A signature boot called the Inez is fashioned in such incarnations as mixed materials of suede, leather and patent, or a pieced and seamed heavy brocade fabric borrowed from the main collection for a completely different effect. Pre-fall collection fabrics such as a black mesh embroidered with colorful flowers; a black and white butterfly print, and teal brocade chiffon are used in simple ballet flats. Cording detail riffs on the Fabergé motif the designer has used in the past in his rtw, and braided threadwork becomes a beaded featherlike motif on a mesh flat.

Posen has already called out some keys styles based partly on reactions from his female muses — mainly of the Hollywood A-list variety. The Marilyn pump with an open side folded over like a pleat; the Piper lace-front heel in contrasting skins and fabrics; the chic Taylor evening flat that laces on the vamp, Mary Jane-style, and a group of lace-front sandals with a thick ankle strap that adds an edgy element to the sophisticated sandals.
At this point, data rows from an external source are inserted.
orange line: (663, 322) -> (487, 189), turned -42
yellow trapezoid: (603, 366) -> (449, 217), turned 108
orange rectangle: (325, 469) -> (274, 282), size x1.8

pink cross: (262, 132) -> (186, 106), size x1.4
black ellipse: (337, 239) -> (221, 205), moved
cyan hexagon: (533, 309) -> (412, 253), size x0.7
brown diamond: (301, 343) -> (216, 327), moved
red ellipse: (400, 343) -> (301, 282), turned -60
He cited the contoured seams on technical satin flats that recall a dress. As Posen put it, “Lines that look good on a body look good on a foot.”
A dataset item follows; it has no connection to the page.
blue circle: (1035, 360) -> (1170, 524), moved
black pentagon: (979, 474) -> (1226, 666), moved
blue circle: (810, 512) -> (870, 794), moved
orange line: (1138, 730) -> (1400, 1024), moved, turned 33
Texture is also a key element, with the shoes featuring combinations of skins and fabrics in a layered effect.

The shoes will retail from $525 to $1,400. Posen said he learns from every partnership and in this one, merchandising the line to include a variety of styles was key. “The collection has range,” he said. “I think it will whet the department store hunger for sexy shoes that have a sophisticated edge and a definite POV. And it will keep developing.”